Personal information
- Date of birth: 21 March 1976 (age 49)
- Place of birth: Bydgoszcz, Poland
- Height: 1.84 m (6 ft 0 in)
- Position(s): Winger

Senior career*
- Years: Team / Apps / (Gls)
- 1992–1996: Zawisza Bydgoszcz / 24+ / (3)
- 1996: BSC Sendling
- 1996–1998: Zawisza Bydgoszcz /  / (8)
- 1998–2000: Zagłębie Lubin / 41 / (5)
- 2000: → Dyskobolia Grodzisk (loan) / 11 / (1)
- 2000–2002: Dyskobolia Grodzisk / 26 / (3)
- 2002–2003: Lech Poznań / 0 / (0)
- 2003: Polonia Warsaw / 27 / (4)
- 2004–2005: ŁKS Łódź / 29 / (5)
- 2005–2006: Ross County / 12 / (1)
- 2006–2007: Olympiacos Volos / 11 / (0)
- 2006–2007: Hapoel Bnei Lod / 11 / (1)
- 2007: Zakynthos / 17 / (5)
- 2007–2008: Panegialios / 28 / (9)
- 2008–2009: Lamia / 7 / (1)
- 2009–2010: Fokikos
- 2010: Eordaikos

= Maciej Nuckowski =

Polish footballer

Maciej Nuckowski (Greek: Μάτσεϊ Νουτσκόφσκι; born 21 March 1976 in Poland) is a Polish former professional footballer who played as a winger.

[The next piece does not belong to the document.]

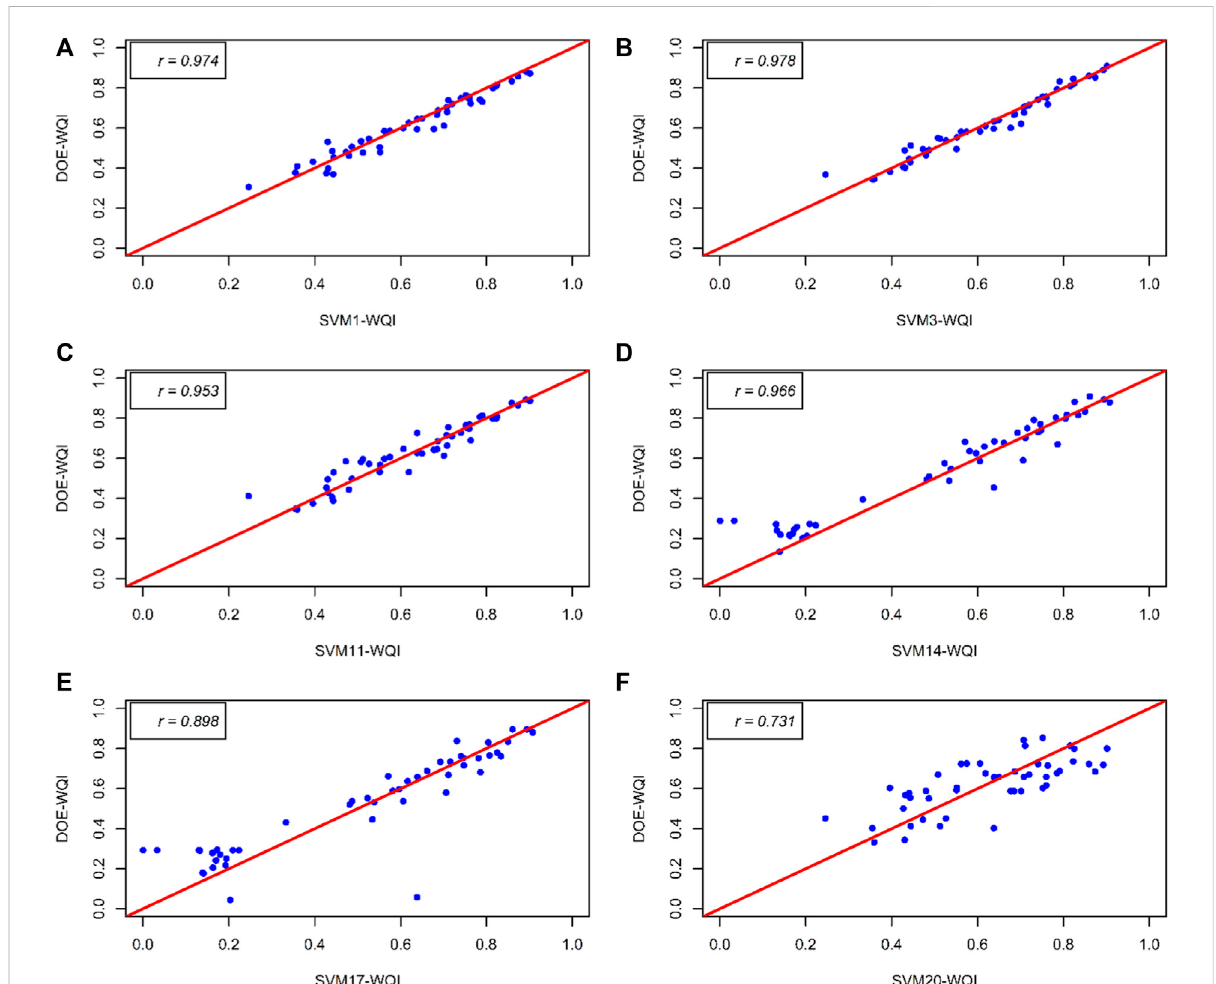
FIGURE 4 Correlation between the observed (DOE-WQI) and the best predicted model (SVM-WQI) for each scenario: (A) SVM1-WQI; (B) SVM3-WQI; (C) SVM11-WQI; (D) SVM14-WQI; (E) SVM17-WQI; and (F) SVM20-WQI.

He now operates a Zante Magic Tours travel agency in Greece.

==Career==

Nuckowski started his senior career with Zawisza Bydgoszcz. In 2005, he signed for Ross County in the Scottish Championship, where he made fifteen appearances and scored one goal. After that, he played for Israeli club Hapoel Bnei Lod, and Greek clubs A.P.S. Zakynthos, Panegialios, PAS Lamia 1964, Fokikos, and Eordaikos 2007 before retiring in 2010.